As well as Breaking the Waves, he was recently seen as the abolitionist Lewis
Tappan in Spielberg's slave drama Amistad and the envious mathematics professor
in Good Will Hunting. He was also Denis Quaid's sidekick in the Bosnian war drama
Savior and the lascivious German businessman in Hanif Kureishi's My Son the
Fanatic. Next week he opens here in John Frankenheimer's action thriller Ronin,
in which he, Robert De Niro and Jean Reno are part of an international team of espionage
mercenaries made redundant by the end of the Cold War, who are hired to steal a mysterious
briefcase. In contrast to the internalised action of Insomnia, Ronin is
virtually non-stop external action, with spectacular car chases all over France.
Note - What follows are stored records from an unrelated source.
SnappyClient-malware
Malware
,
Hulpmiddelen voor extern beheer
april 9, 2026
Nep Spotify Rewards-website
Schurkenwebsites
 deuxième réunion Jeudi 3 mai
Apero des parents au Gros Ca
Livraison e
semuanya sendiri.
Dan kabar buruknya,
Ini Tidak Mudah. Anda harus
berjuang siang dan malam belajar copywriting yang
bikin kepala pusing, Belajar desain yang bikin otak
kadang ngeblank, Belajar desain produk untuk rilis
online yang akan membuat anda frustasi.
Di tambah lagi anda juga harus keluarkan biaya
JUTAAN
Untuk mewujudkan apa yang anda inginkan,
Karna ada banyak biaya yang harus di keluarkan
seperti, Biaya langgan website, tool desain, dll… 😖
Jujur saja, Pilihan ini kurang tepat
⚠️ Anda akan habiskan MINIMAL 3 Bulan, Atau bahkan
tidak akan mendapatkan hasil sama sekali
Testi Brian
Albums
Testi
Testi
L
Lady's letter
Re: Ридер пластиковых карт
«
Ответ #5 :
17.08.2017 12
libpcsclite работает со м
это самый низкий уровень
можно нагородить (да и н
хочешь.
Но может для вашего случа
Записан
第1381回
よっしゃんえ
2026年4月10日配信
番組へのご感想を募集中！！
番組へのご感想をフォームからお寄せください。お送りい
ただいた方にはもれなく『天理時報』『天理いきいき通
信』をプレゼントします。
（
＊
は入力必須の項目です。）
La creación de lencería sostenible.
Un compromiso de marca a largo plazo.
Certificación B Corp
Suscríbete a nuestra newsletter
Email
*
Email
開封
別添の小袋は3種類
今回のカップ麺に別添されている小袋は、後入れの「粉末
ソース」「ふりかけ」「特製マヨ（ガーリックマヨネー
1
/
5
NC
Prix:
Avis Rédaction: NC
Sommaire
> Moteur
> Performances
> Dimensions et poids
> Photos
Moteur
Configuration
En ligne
"Action films are fun and quite refreshing if you don't do them all the time, but
it's a different technique," Skarsgård explains. "The scenes are never about
the characters. You have to try to squeeze some character into a scene which is really
about forwarding the plot and give the audience the feeling that he has other dimensions
even if he's only showing one."
For the character he plays in Ronin, who is, he says, "totally mysterious
and never explained, I made up this enormous back story which actually makes him in his
eyes a good guy, even though that doesn't show in the movie".
There is more action for Skarsgård in Deep Blue Sea, a film he made recently
in Mexico. "I play shark food," he says dryly. "I get eaten about an hour
into the film. The story is about scientists on a research platform out at sea, who are
experimenting with genetic tampering on sharks to enhance the size of their brains, which
they think will provide a cure for Alzheimer's. But the experiments make the sharks get
smarter. I'm the first scientist to be eaten."
Skarsgård started acting as a child and at 16 starred in a popular Swedish television
series. He then joined the Royal Dramatic Theatre in Stockholm, where he stayed for 16
years. "I learnt my craft by carrying spears, going in and out in different wigs and
false beards, and by emulating or rather stealing
from older and more talented actors. But I made sure that I stole from a variety of actors
so that no one could trace the theft."
Skarsgård is now a young-looking 47, tall, with slightly receding fair hair and warm
blue eyes, sometimes half hidden behind scholarly, wire-rimmed spectacles. He has been
happily married for 24 years and has six children ranging in age from 22 to two and a
half, but he also has the sort of magnetism which turns female heads when he walks into
the room. It's a power he modestly denies. "I can't see myself in that light. I'm
definitely not a pin-up. I don't have the body for it."
As far as the possibility of international stardom is concerned, Skarsgård is
laid-back to say the least. "I try to make the movies I enjoy most. I don't want to
be a star; I want to remain an actor."